Sasha Kleinplatz is a dance artist based in Tio’tia:ke (Montreal). They are the co-founder (along with partner Andrew Tay) of Wants&Needs danse-a collective focused on creating non-traditional contexts for choreographers to make work, and for audiences to engage with a plurality of contemporary performance practices. Sasha is the co-creator of the curatorial initiatives Piss in the Pool, Short&Sweet, and Lots of Love.
Their work as a choreographer has toured throughout Canada, and has been supported by the Canada Council, and the Conseil des arts et des lettres du Québec. They have presented their choreographies in the festival platforms OFF-TA, dance: made in Canada, and Neighbourhood Dance Works. In 2015 Sasha was awarded a scholarship from Life Long Burning to take part in DanceWEB at Impulstanz Festival in Vienna, Austria. In 2017 and 2018 Sasha worked as intern coordinator at the experimental festival American Realness in New York.
Sasha completed a Masters degree at the School for Interactive Arts and Technology at Simon Fraser University, their thesis focused on consent in dance pedagogy, and practicing interspecies care through modes of scored, collaborative, performance. From 2020-2022 Sasha worked as an artist-in-residence at Concordia University, where they taught Creative Process and Choreography in the Contemporary Dance Department. Sasha’s new full-length works Miracle’ing, and We Move Together or Not at All premiered at Montreal, arts intercultural in Fall 2022. Sasha is currently in the early stages of a PhD in the Individualized Study program at Concordia University where they are focusing on the transmission of choreographic knowledge within communities of practice
Project Details
Water Drops / the grandma project is a new research collaboration between myself, Charlie Prince, Maxine Segalowitz, Olivia Tapiero, and Winnie Ho.
This research centres around a 3 minute Youtube video of my grandmother (Sarah Kleinplatz) detailing a small aspect of her experiences in the Bergen-Belsen concentration camp as a Jewish-Polish Holocaust Survivor. In the video my grandmother describes catching water drops on her tongue, this visceral image is central to the exploration that will take place during the residency. How the body and mind process thirst, emptiness, rage, and loss are questions that will resource the development of Water Drops.
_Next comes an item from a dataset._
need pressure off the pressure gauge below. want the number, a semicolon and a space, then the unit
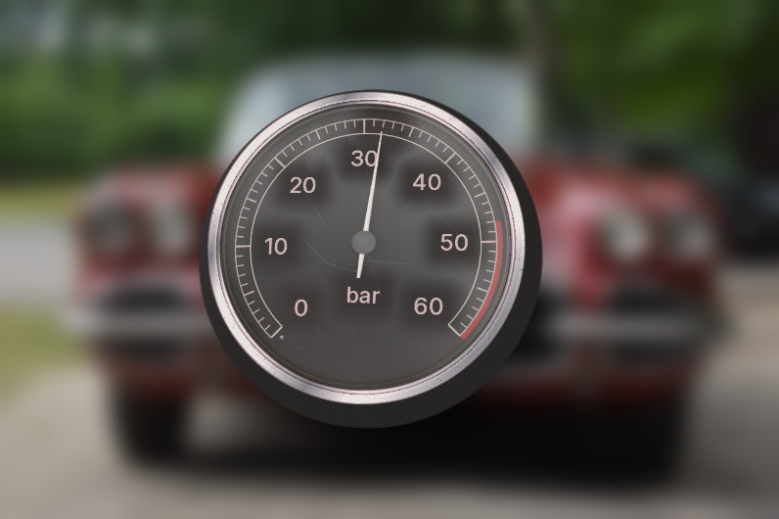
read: 32; bar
During this research process we will use the Youtube video of my grandmother as a source material for developing a work that moves between video, sound, and the body. We will experiment with slowing down, splicing, and remixing the video and text, while also thinking through how to deal with embodiment in relationship to trauma, tragedy, and resilience. As a team, we have discussed that we would like to find a way to deal with these sensitive materials in ways which are both respectful of, but not limited by, the content. Working alongside Theodore Adorno’s assertion that it is barbaric to write poetry after the Holocaust; we are thinking about how to be responsive in the face of barbarism; how does one move or find their way to dancing when the ground beneath us is riddled with bones?